COLUMBIA, Mo. – Scientists led a rat to the fatty food, but they couldn’t make it eat.  Using an animal model of binge eating, University of Missouri researchers discovered that deactivating the basolateral amygdala, a brain region involved in regulating emotion, specifically blocked consumption of a fatty diet. Surprisingly, it had no effect on the rat wanting to look for the food repeatedly.

“It appears that two different brain circuits control the motivation to seek and consume,” said Matthew Will, assistant professor of psychological sciences in the MU College of Arts and Science and investigator in the Christopher S. Bond Life Sciences Center. “Understanding how this circuit in the brain works may provide insight into the exact networks and chemicals in our brain that determine the factors influencing our feeding habits.”

The release of opioids, pleasure chemicals that can lead to euphoria, into the brain produces binge eating in non-hungry rats.
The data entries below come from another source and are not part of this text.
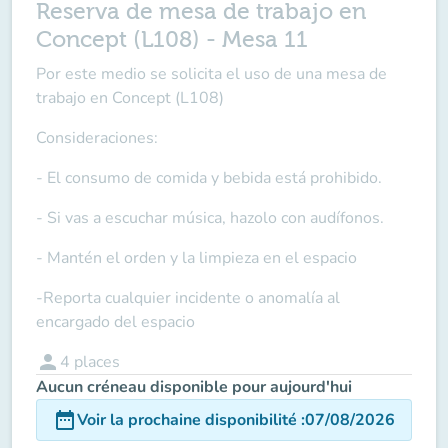
Reserva de mesa de trabajo en
Concept (L108) - Mesa 11
Por este medio se solicita el uso de una mesa de
trabajo en Concept (L108)
Consideraciones:
- El consumo de comida y bebida está prohibido.
- Si vas a escuchar música, hazolo con audífonos.
- Mantén el orden y la limpieza en el espacio
-Reporta cualquier incidente o anomalía al
encargado del espacio
person
4
places
Aucun créneau disponible pour aujourd'hui
date_range
Voir la prochaine disponibilité
:
07/08/2026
Will and his team of researchers determined that deactivating the basolateral amygdala blocked this type of binge eating.

“A key to curbing the obesity epidemic in America is controlling the desire to binge eat,” Will said. “Humans have more programming to start and continue eating than to stop eating, especially when they have a bowl of ice cream in front of them.  Most of us would finish it even if we weren’t hungry.”
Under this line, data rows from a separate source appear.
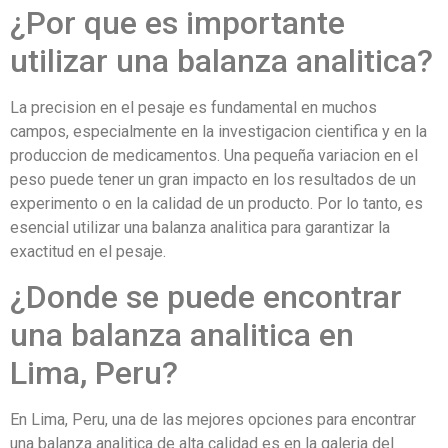
¿Por que es importante
utilizar una balanza analitica?
La precision en el pesaje es fundamental en muchos
campos, especialmente en la investigacion cientifica y en la
produccion de medicamentos. Una pequeña variacion en el
peso puede tener un gran impacto en los resultados de un
experimento o en la calidad de un producto. Por lo tanto, es
esencial utilizar una balanza analitica para garantizar la
exactitud en el pesaje.
¿Donde se puede encontrar
una balanza analitica en
Lima, Peru?
En Lima, Peru, una de las mejores opciones para encontrar
una balanza analitica de alta calidad es en la galeria del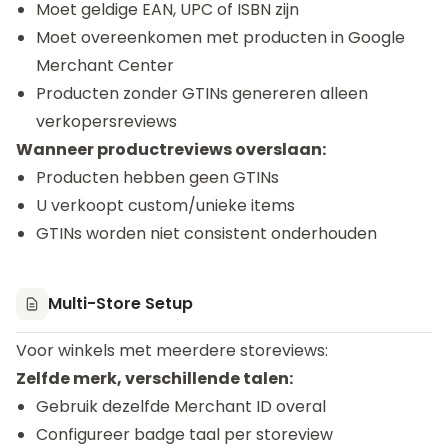
Moet geldige EAN, UPC of ISBN zijn
Moet overeenkomen met producten in Google
Merchant Center
Producten zonder GTINs genereren alleen
verkopersreviews
Wanneer productreviews overslaan:
Producten hebben geen GTINs
U verkoopt custom/unieke items
GTINs worden niet consistent onderhouden
Multi-Store Setup
Voor winkels met meerdere storeviews:
Zelfde merk, verschillende talen:
Gebruik dezelfde Merchant ID overal
Configureer badge taal per storeview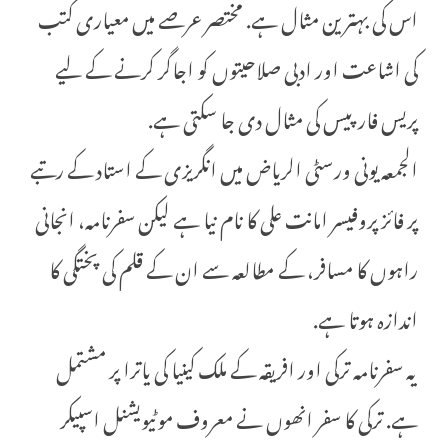
اس کی بہترین مثال ہے. مختصر عرصے میں معیاری کتب
کی اشاعت اور ادبی صلاحیتوں کو اجاگر کرنے کے لیے
پریس فار پیس کی مثال دی جا سکتی ہے.
الجمعہ یونی ورسٹی الریاض میں انگریزی کے استاد کے رتبے
پر فائز پروفیسر امانت علی کا نام نیا ہے لیکن سفرنامہ، انجانی
راہوں کا مسافر، کے مطالعہ سے ان کے قلم کی پختگی کا
اندازہ ہوتا ہے.
یہ سفرنامہ ترکی اور افریقہ کے ملک کینیا کی یاترا پر مشتمل
ہے. ترکی کا سفر انھوں نے معروف موٹیویشنل اسپیکر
Deactivating the basolateral amygdala had no effect on feeding in rats that were simply deprived of food for 24 hours.  This suggests that the basolateral amygdala is specifically involved in the overconsumption of food based on its palatability or pleasure driven by opioids, rather than the level of hunger.

“The finding that the basolateral amygdala only appears involved in the opioid produced consumption was the most surprising part of the study,” Will said.  “Normally, if a rat stops eating, they will go lay down and take it easy. In this case, they showed all signs of still wanting to eat, but didn’t.”

In the past when food availability was scarce, humans may have needed this “binge eating” regulation to eat enough food when it was available. Now, when humans have access to foods high in sugar and fat 24 hours a day, this regulation can cause humans to overeat.

The study, “Behavioral Characterization of Amygdala Involvement in Mediating Intra-Accumbens Opioid-Driven Feeding Behavior,” was published in August in Behavioral Neuroscience.